BEGIN Excerpt provided
This rupture in the global order has prompted new fears, and a new geopolitical calculus, around the world – and especially in Canada, where diplomats and academic thinkers are contemplating the way forward in circumstances where the U.S. is not capable, or willing, to lead, or even to engage.

In this context, Zakaria examines earlier periods of upheaval, reminding us, if not actually assuring us, that upheaval is one of earth’s great constants.

The Dutch provide a formidable if much-forgotten example. The United Provinces of the Netherlands became the richest country in Europe; promoted great art (Rembrandt and Vermeer); tolerated if not cultivated disruptive thinking (Descartes and Spinoza); was unusual for the time in having a government that rejected an absolute monarchy; and in its irresistible ascent cultivated an urban power base while the rest of the world remained rooted in rural life.

But all this sowed divisions eerily familiar to us today: resentments between rich and poor, tensions between free trade and protectionism, antagonism between the city and the country, a nostalgia for a mythic romantic past.
END Excerpt provided
> _Instructions_
[a] Name every artist and thinker that the excerpt on global upheaval associates with the Netherlands.
[b] Answer these questions using the excerpt on global upheaval:
(i) Which country does it single out as especially affected by new fears?
(ii) What form of government did the Dutch reject?
(iii) What did the United Provinces of the Netherlands become in Europe?
[c] Continue the excerpt on global upheaval from its last sentence.
BEGIN Available data
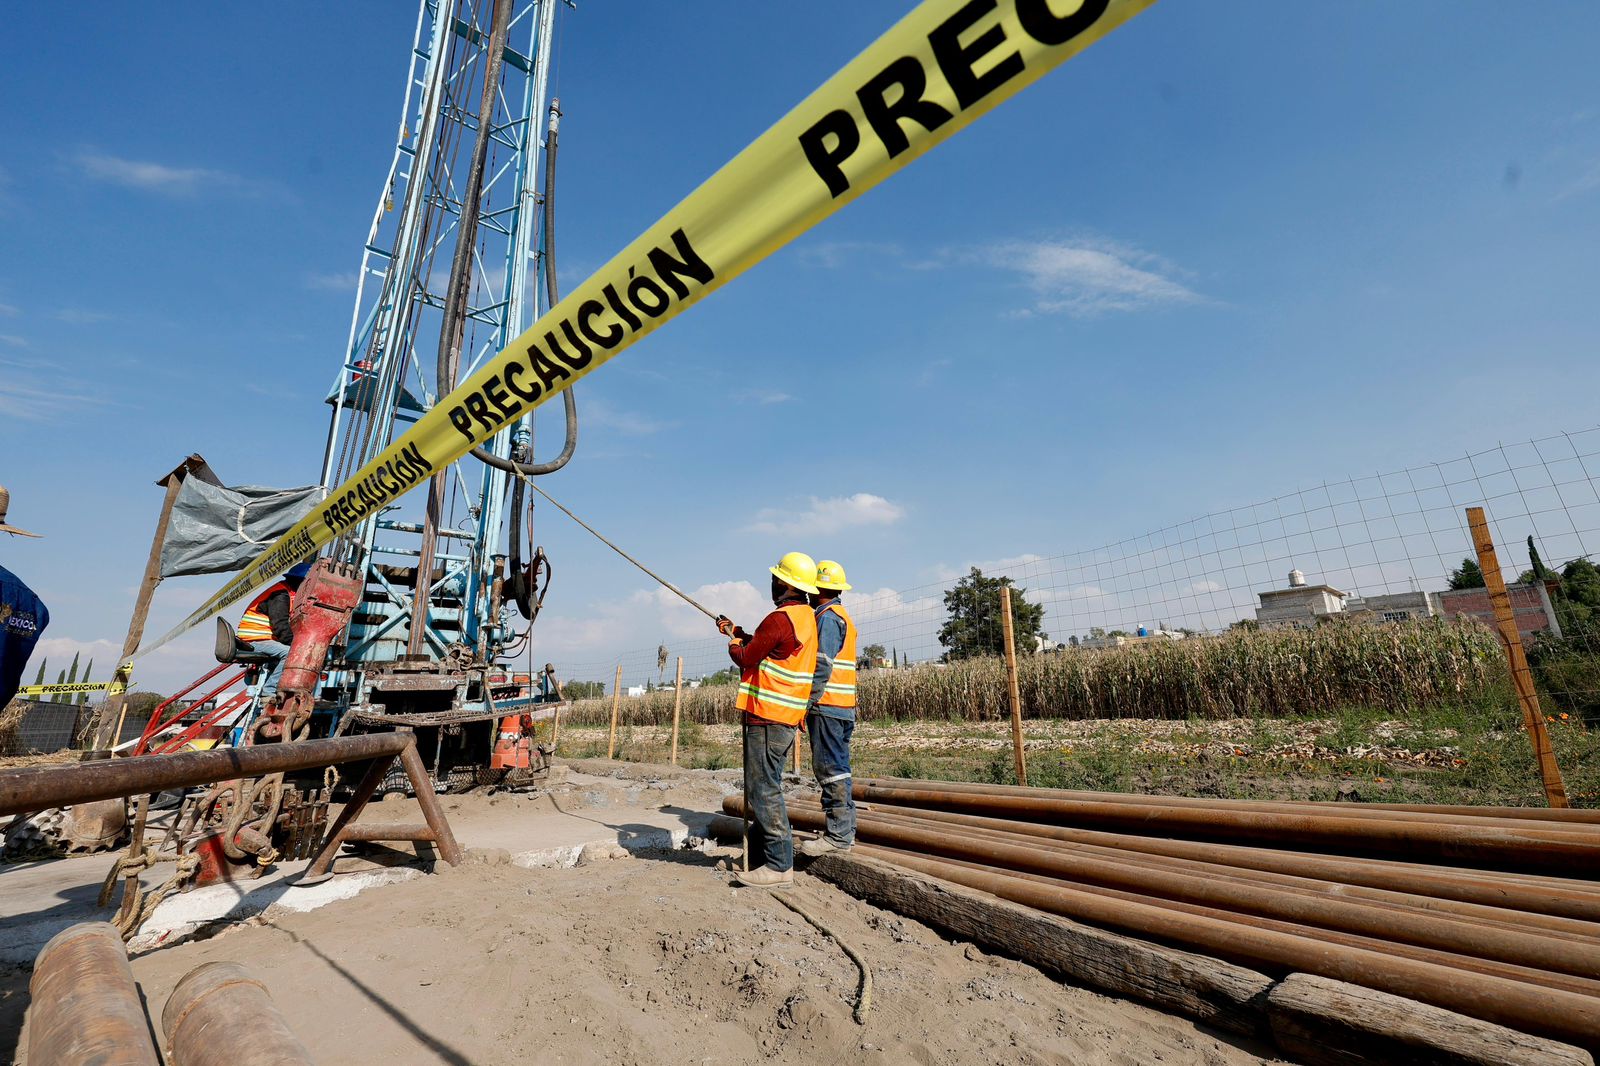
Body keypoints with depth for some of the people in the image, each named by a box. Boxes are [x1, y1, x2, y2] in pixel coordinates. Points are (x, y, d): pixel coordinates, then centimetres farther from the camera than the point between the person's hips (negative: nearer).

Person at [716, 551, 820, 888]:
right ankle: (759, 856, 26)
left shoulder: (780, 618, -17)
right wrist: (737, 632, 25)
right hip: (787, 718, 10)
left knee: (763, 789, -4)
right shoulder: (808, 618, 13)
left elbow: (747, 658, -9)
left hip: (766, 716, -10)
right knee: (766, 788, 17)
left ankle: (779, 866, 2)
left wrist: (733, 645, 11)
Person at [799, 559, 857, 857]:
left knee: (830, 768, -5)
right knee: (837, 768, 14)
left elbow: (822, 665, -20)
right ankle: (844, 829, 22)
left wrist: (806, 704, -18)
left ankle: (838, 835, 0)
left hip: (826, 705, -10)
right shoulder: (842, 615, 19)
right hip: (843, 707, 10)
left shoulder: (827, 617, -12)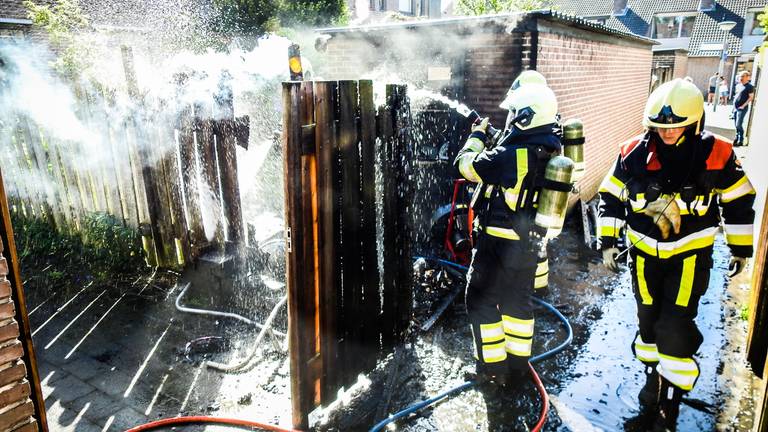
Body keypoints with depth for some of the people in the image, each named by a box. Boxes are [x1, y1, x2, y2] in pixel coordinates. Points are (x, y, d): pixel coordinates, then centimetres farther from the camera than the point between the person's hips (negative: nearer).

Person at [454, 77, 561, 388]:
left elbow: (466, 164, -12)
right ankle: (517, 368, 31)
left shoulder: (509, 156, -24)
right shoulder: (551, 153, 0)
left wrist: (478, 136, 5)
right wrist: (495, 141, 15)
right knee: (519, 302, 19)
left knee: (482, 302, 9)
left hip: (498, 245, -7)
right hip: (530, 244, 8)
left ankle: (492, 369, 18)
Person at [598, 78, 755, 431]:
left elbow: (738, 201, 0)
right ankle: (654, 379, 38)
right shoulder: (634, 153, -10)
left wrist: (740, 248, 7)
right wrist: (608, 241, 1)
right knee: (648, 322, 14)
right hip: (645, 254, 3)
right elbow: (611, 197, 1)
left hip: (690, 256, -2)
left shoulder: (715, 154, -13)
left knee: (675, 330, -8)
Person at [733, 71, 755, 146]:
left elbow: (751, 97, -11)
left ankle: (741, 141, -8)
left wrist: (743, 106, -17)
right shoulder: (738, 85, 14)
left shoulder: (749, 86, -8)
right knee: (736, 125, 13)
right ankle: (737, 138, 24)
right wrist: (734, 104, 13)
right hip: (735, 108, 8)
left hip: (742, 109, -8)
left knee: (739, 125, -13)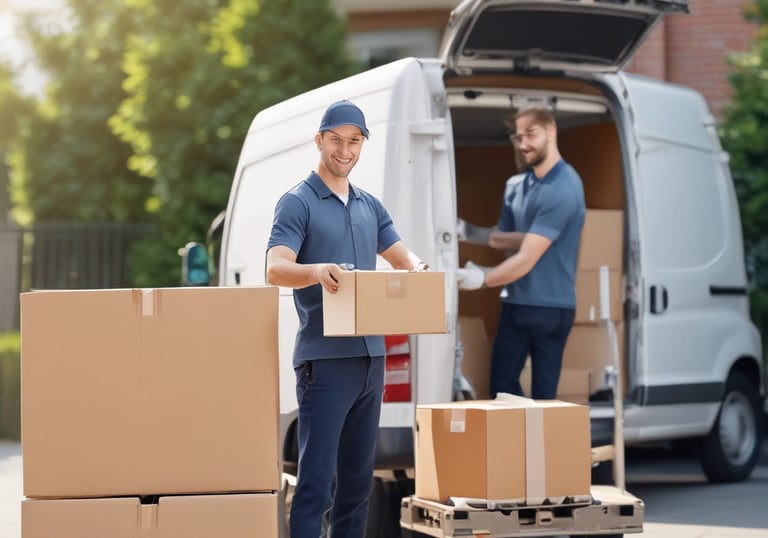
END Available data
> _Results_
[a] Rembrandt, Vermeer, Descartes, Spinoza

[b]
(i) Canada
(ii) An absolute monarchy
(iii) The richest country in Europe

[c]
The Dutch experiment took root in Britain with the Glorious Revolution. There – as in the Netherlands, as in North America today – stability and security, especially in rural areas, gave way to a “modern society that was wealthier but marked by insecurity, flux and inequality.” But the English result was an admirable stability, economic as well as political, that came with the political balance between the monarchy and Parliament. It endures to this day. “The Glorious Revolution did not put one party in power permanently,” Zakaria writes. “Rather, it was a bipartisan escape from dangerous polarization.”

The French Revolution is a different story – a failure in many dimensions. “The shadow of that revolution, with its polarization and extremism, extends across history,” he writes. That revolution, and the ascendancy of Napoleon, illustrate an important truth we see confirmed repeatedly in modern times: “Throughout history, we see again and again conservative elites who underestimate a populist strongman, thinking they can use him as a mere figurehead without ceding power.”

Above all these revolutions, in the Zakaria assessment, stands the Industrial Revolution, which produced “almost every aspect of the of the modern world we take for granted today – rising incomes, burgeoning middle classes, universal education, mass politics, widespread technology, global communications, cheap and easy international travel and transport.”

All to the good. Or mostly. Now we are in the midst of a revolution ourselves, coming after the fall of Soviet-style Communism, hyperglobalization and constant new technological advancements – accompanied by greater divisions among people everywhere. It’s a big panorama of change to contemplate. As the Beatles once crooned: You say you want a revolution. Well, you know, we all want to change the world.

Or at least, as Zakaria has done, understand the world.

Editor’s note: This story has been updated to note that W.W. Norton is the publisher of Age of Revolutions. Incorrect information appeared in an earlier version of this story.